Up to two anti-Qaida members were killed and eight others injured, including a local leader, in a suicide car bomb attack in western Baghdad on Saturday, an Interior Ministry source said.
"The latest reports said that two Awakening Council members of Amriyah neighborhood were killed and eight others were injured," the source told Xinhua on condition of anonymity.
A suicide bomber drove an explosive-laden car into a checkpoint manned by U.S. and Iraqi-backed council members at about 1:00 p.m.(1000 GMT) in the Amal al-Shaabi Street in Amriyah, the source said.
The attack targeted a meeting of the local council group in a house in the neighborhood, killing two of them and wounding eight others, the source said.
Earlier, a ministry source put the toll at one killed and three wounded.
Among the wounded group members was Abu Abed, the Council's group leader in Amriyah, who received wounds in his leg, he said.
U.S. and Iraqi security forces sealed off the area to secure the scene, he said.

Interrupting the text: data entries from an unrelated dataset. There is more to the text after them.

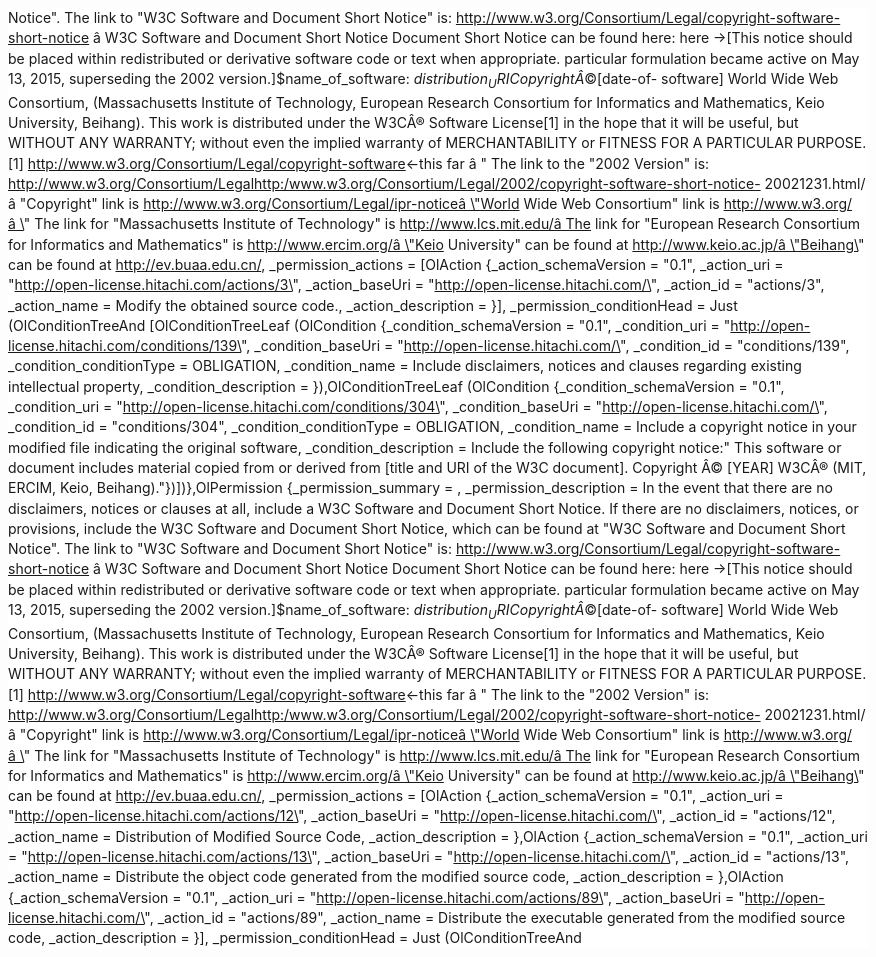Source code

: Notice\". The link to \"W3C Software and Document Short Notice\" is: http://www.w3.org/Consortium/Legal/copyright-software-short-notice â W3C Software and Document Short Notice Document Short Notice can be found here: here ->[This notice should be placed within redistributed or derivative software code or text when appropriate. particular formulation became active on May 13, 2015, superseding the 2002 version.]$name_of_software: $distribution_URICopyright Â© [$date-of- software] World Wide Web Consortium, (Massachusetts Institute of Technology, European Research Consortium for Informatics and Mathematics, Keio University, Beihang). This work is distributed under the W3CÂ® Software License[1] in the hope that it will be useful, but WITHOUT ANY WARRANTY; without even the implied warranty of MERCHANTABILITY or FITNESS FOR A PARTICULAR PURPOSE.[1] http://www.w3.org/Consortium/Legal/copyright-software<-this far â \" The link to the \"2002 Version\" is: http://www.w3.org/Consortium/Legalhttp:/www.w3.org/Consortium/Legal/2002/copyright-software-short-notice- 20021231.html/â \"Copyright\" link is http://www.w3.org/Consortium/Legal/ipr-noticeâ \"World Wide Web Consortium\" link is http://www.w3.org/â \" The link for \"Massachusetts Institute of Technology\" is http://www.lcs.mit.edu/â The link for \"European Research Consortium for Informatics and Mathematics\" is http://www.ercim.org/â \"Keio University\" can be found at http://www.keio.ac.jp/â \"Beihang\" can be found at http://ev.buaa.edu.cn/, _permission_actions = [OlAction {_action_schemaVersion = \"0.1\", _action_uri = \"http://open-license.hitachi.com/actions/3\", _action_baseUri = \"http://open-license.hitachi.com/\", _action_id = \"actions/3\", _action_name = Modify the obtained source code., _action_description = }], _permission_conditionHead = Just (OlConditionTreeAnd [OlConditionTreeLeaf (OlCondition {_condition_schemaVersion = \"0.1\", _condition_uri = \"http://open-license.hitachi.com/conditions/139\", _condition_baseUri = \"http://open-license.hitachi.com/\", _condition_id = \"conditions/139\", _condition_conditionType = OBLIGATION, _condition_name = Include disclaimers, notices and clauses regarding existing intellectual property, _condition_description = }),OlConditionTreeLeaf (OlCondition {_condition_schemaVersion = \"0.1\", _condition_uri = \"http://open-license.hitachi.com/conditions/304\", _condition_baseUri = \"http://open-license.hitachi.com/\", _condition_id = \"conditions/304\", _condition_conditionType = OBLIGATION, _condition_name = Include a copyright notice in your modified file indicating the original software, _condition_description = Include the following copyright notice:\" This software or document includes material copied from or derived from [title and URI of the W3C document]. Copyright Â© [YEAR] W3CÂ® (MIT, ERCIM, Keio, Beihang).\"})])},OlPermission {_permission_summary = , _permission_description = In the event that there are no disclaimers, notices or clauses at all, include a W3C Software and Document Short Notice. If there are no disclaimers, notices, or provisions, include the W3C Software and Document Short Notice, which can be found at \"W3C Software and Document Short Notice\". The link to \"W3C Software and Document Short Notice\" is: http://www.w3.org/Consortium/Legal/copyright-software-short-notice â W3C Software and Document Short Notice Document Short Notice can be found here: here ->[This notice should be placed within redistributed or derivative software code or text when appropriate. particular formulation became active on May 13, 2015, superseding the 2002 version.]$name_of_software: $distribution_URICopyright Â© [$date-of- software] World Wide Web Consortium, (Massachusetts Institute of Technology, European Research Consortium for Informatics and Mathematics, Keio University, Beihang). This work is distributed under the W3CÂ® Software License[1] in the hope that it will be useful, but WITHOUT ANY WARRANTY; without even the implied warranty of MERCHANTABILITY or FITNESS FOR A PARTICULAR PURPOSE.[1] http://www.w3.org/Consortium/Legal/copyright-software<-this far â \" The link to the \"2002 Version\" is: http://www.w3.org/Consortium/Legalhttp:/www.w3.org/Consortium/Legal/2002/copyright-software-short-notice- 20021231.html/â \"Copyright\" link is http://www.w3.org/Consortium/Legal/ipr-noticeâ \"World Wide Web Consortium\" link is http://www.w3.org/â \" The link for \"Massachusetts Institute of Technology\" is http://www.lcs.mit.edu/â The link for \"European Research Consortium for Informatics and Mathematics\" is http://www.ercim.org/â \"Keio University\" can be found at http://www.keio.ac.jp/â \"Beihang\" can be found at http://ev.buaa.edu.cn/, _permission_actions = [OlAction {_action_schemaVersion = \"0.1\", _action_uri = \"http://open-license.hitachi.com/actions/12\", _action_baseUri = \"http://open-license.hitachi.com/\", _action_id = \"actions/12\", _action_name = Distribution of Modified Source Code, _action_description = },OlAction {_action_schemaVersion = \"0.1\", _action_uri = \"http://open-license.hitachi.com/actions/13\", _action_baseUri = \"http://open-license.hitachi.com/\", _action_id = \"actions/13\", _action_name = Distribute the object code generated from the modified source code, _action_description = },OlAction {_action_schemaVersion = \"0.1\", _action_uri = \"http://open-license.hitachi.com/actions/89\", _action_baseUri = \"http://open-license.hitachi.com/\", _action_id = \"actions/89\", _action_name = Distribute the executable generated from the modified source code, _action_description = }], _permission_conditionHead = Just (OlConditionTreeAnd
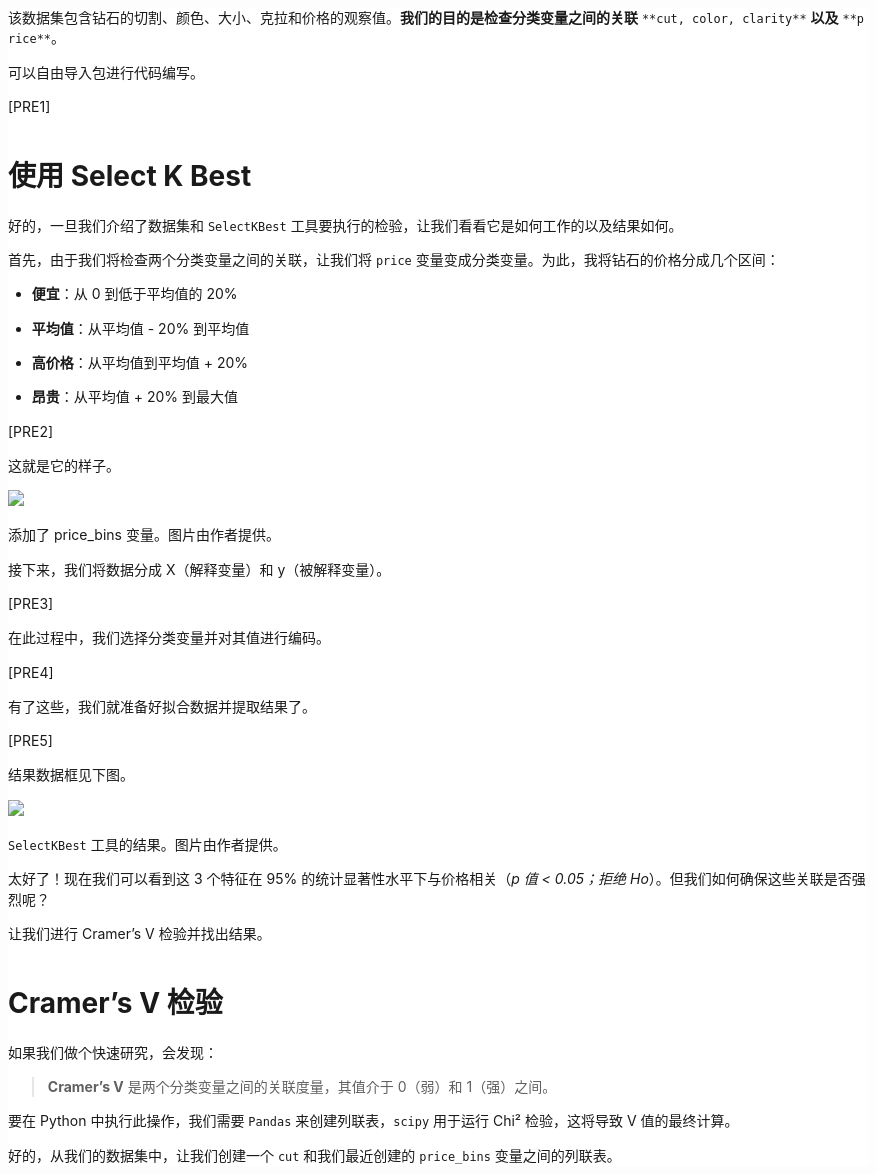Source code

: 该数据集包含钻石的切割、颜色、大小、克拉和价格的观察值。**我们的目的是检查分类变量之间的关联** `**cut, color, clarity**` **以及** `**price**`。

可以自由导入包进行代码编写。

[PRE1]

# 使用 Select K Best

好的，一旦我们介绍了数据集和 `SelectKBest` 工具要执行的检验，让我们看看它是如何工作的以及结果如何。

首先，由于我们将检查两个分类变量之间的关联，让我们将 `price` 变量变成分类变量。为此，我将钻石的价格分成几个区间：

+   **便宜**：从 0 到低于平均值的 20%

+   **平均值**：从平均值 - 20% 到平均值

+   **高价格**：从平均值到平均值 + 20%

+   **昂贵**：从平均值 + 20% 到最大值

[PRE2]

这就是它的样子。

![](../Images/088a0284000baa26199a2b3ea44a1430.png)

添加了 price_bins 变量。图片由作者提供。

接下来，我们将数据分成 X（解释变量）和 y（被解释变量）。

[PRE3]

在此过程中，我们选择分类变量并对其值进行编码。

[PRE4]

有了这些，我们就准备好拟合数据并提取结果了。

[PRE5]

结果数据框见下图。

![](../Images/adfae2866986197dfc1d6e164fd15ef0.png)

`SelectKBest` 工具的结果。图片由作者提供。

太好了！现在我们可以看到这 3 个特征在 95% 的统计显著性水平下与价格相关（*p 值 < 0.05；拒绝 Ho*）。但我们如何确保这些关联是否强烈呢？

让我们进行 Cramer’s V 检验并找出结果。

# Cramer’s V 检验

如果我们做个快速研究，会发现：

> **Cramer’s V** 是两个分类变量之间的关联度量，其值介于 0（弱）和 1（强）之间。

要在 Python 中执行此操作，我们需要 `Pandas` 来创建列联表，`scipy` 用于运行 Chi² 检验，这将导致 V 值的最终计算。

好的，从我们的数据集中，让我们创建一个 `cut` 和我们最近创建的 `price_bins` 变量之间的列联表。

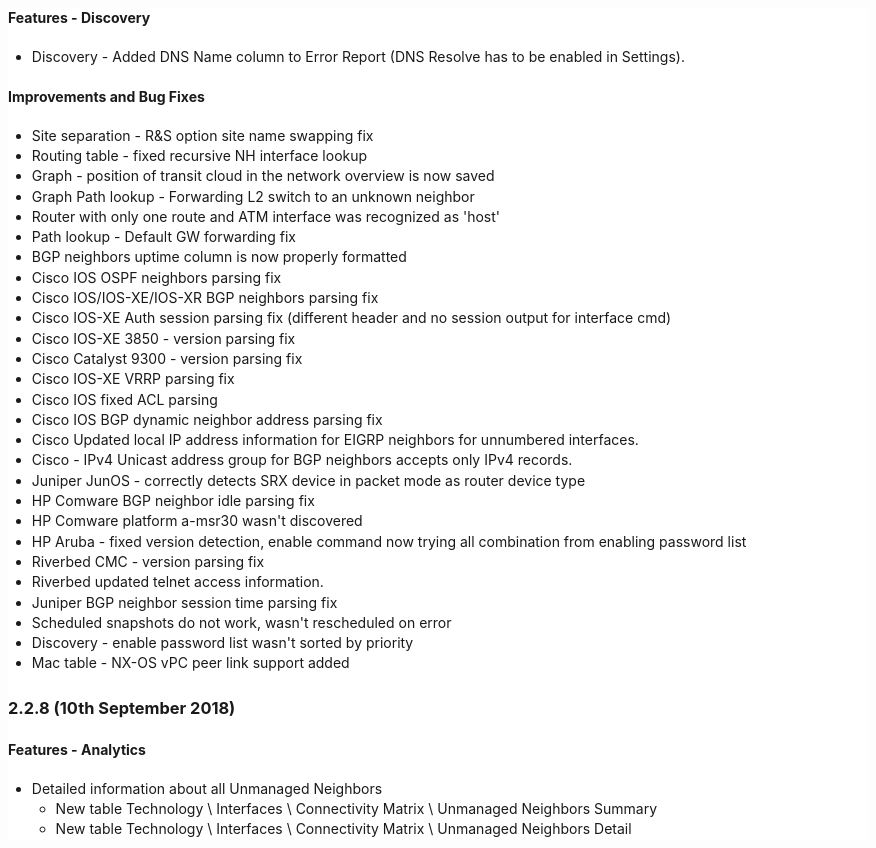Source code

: #### Features - Discovery

- Discovery - Added DNS Name column to Error Report (DNS Resolve has
  to be enabled in Settings).

#### Improvements and Bug Fixes

- Site separation - R&S option site name swapping fix
- Routing table - fixed recursive NH interface lookup
- Graph - position of transit cloud in the network overview is now
  saved
- Graph Path lookup - Forwarding L2 switch to an unknown neighbor
- Router with only one route and ATM interface was recognized as
  'host'
- Path lookup - Default GW forwarding fix
- BGP neighbors uptime column is now properly formatted
- Cisco IOS OSPF neighbors parsing fix
- Cisco IOS/IOS-XE/IOS-XR BGP neighbors parsing fix
- Cisco IOS-XE Auth session parsing fix (different header and no
  session output for interface cmd)
- Cisco IOS-XE 3850 - version parsing fix
- Cisco Catalyst 9300 - version parsing fix
- Cisco IOS-XE VRRP parsing fix
- Cisco IOS fixed ACL parsing
- Cisco IOS BGP dynamic neighbor address parsing fix
- Cisco Updated local IP address information for EIGRP neighbors for
  unnumbered interfaces.
- Cisco - IPv4 Unicast address group for BGP neighbors accepts only
  IPv4 records.
- Juniper JunOS - correctly detects SRX device in packet mode as
  router device type
- HP Comware BGP neighbor idle parsing fix
- HP Comware platform a-msr30 wasn't discovered
- HP Aruba - fixed version detection, enable command now trying all
  combination from enabling password list
- Riverbed CMC - version parsing fix
- Riverbed updated telnet access information.
- Juniper BGP neighbor session time parsing fix
- Scheduled snapshots do not work, wasn't rescheduled on error
- Discovery - enable password list wasn't sorted by priority
- Mac table - NX-OS vPC peer link support added

### 2.2.8 (10th September 2018)

#### Features - Analytics

- Detailed information about all Unmanaged Neighbors
  - New table Technology \\ Interfaces \\ Connectivity Matrix \\
    Unmanaged Neighbors Summary
  - New table Technology \\ Interfaces \\ Connectivity Matrix \\
    Unmanaged Neighbors Detail
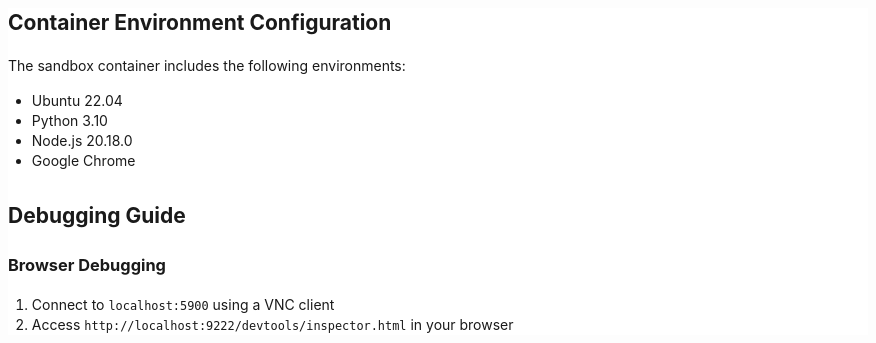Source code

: ## Container Environment Configuration

The sandbox container includes the following environments:

- Ubuntu 22.04
- Python 3.10
- Node.js 20.18.0
- Google Chrome

## Debugging Guide

### Browser Debugging

1. Connect to `localhost:5900` using a VNC client
2. Access `http://localhost:9222/devtools/inspector.html` in your browser 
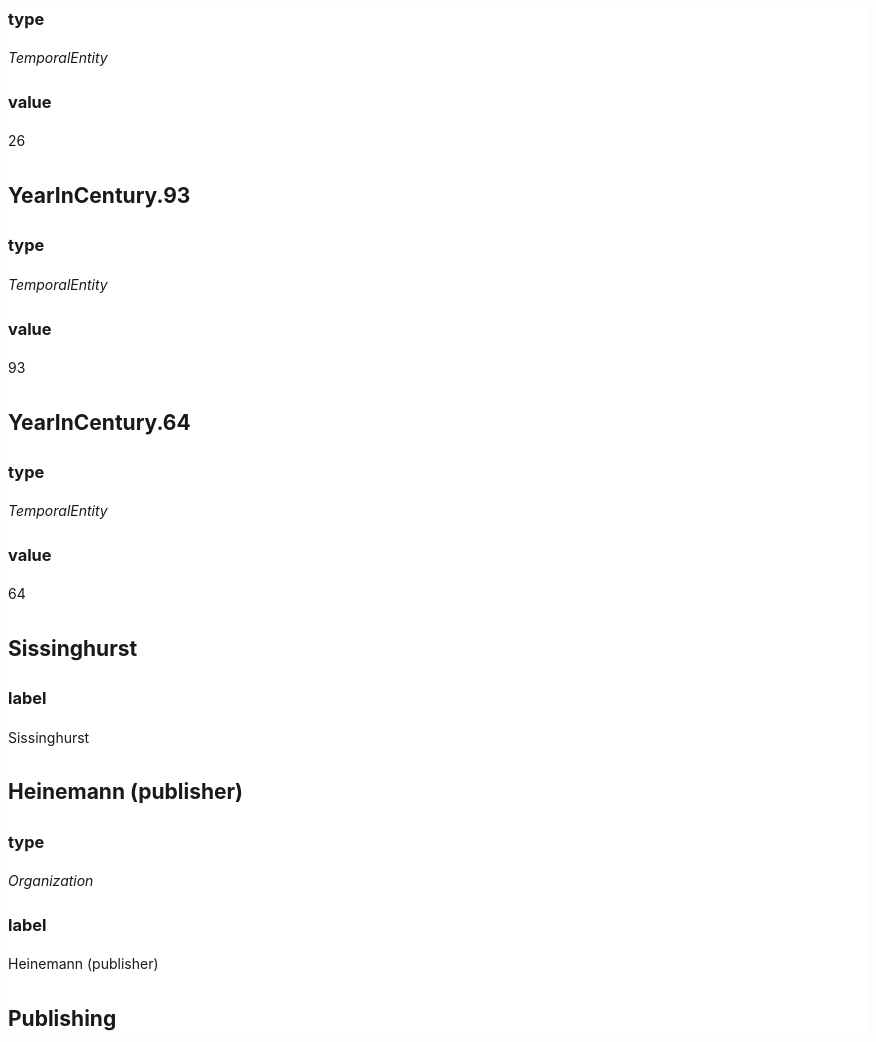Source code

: ### type


*TemporalEntity*

### value


26

## YearInCentury.93

### type


*TemporalEntity*

### value


93

## YearInCentury.64

### type


*TemporalEntity*

### value


64

## Sissinghurst

### label


Sissinghurst

## Heinemann (publisher)

### type


*Organization*

### label


Heinemann (publisher)

## Publishing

The Awakening Councils are armed groups of local neighborhoods, including some powerful anti-U.S. Sunni insurgent groups, who fight the al-Qaida network after the latter exercised indiscriminate killings against both Shiite and Sunni Muslim communities.
Amriyah is one of many of Baghdad neighborhoods that are surrounded by concrete walls. The security walls have effective role in cutting violence as the movement of insurgents was hampered, but critics argued that the walls divide communities and widen the sectarian rifts.
Sporadic attacks continue in the Iraqi capital despite the relative lull of violence across the war-torn country, according to U.S. and Iraqi officials.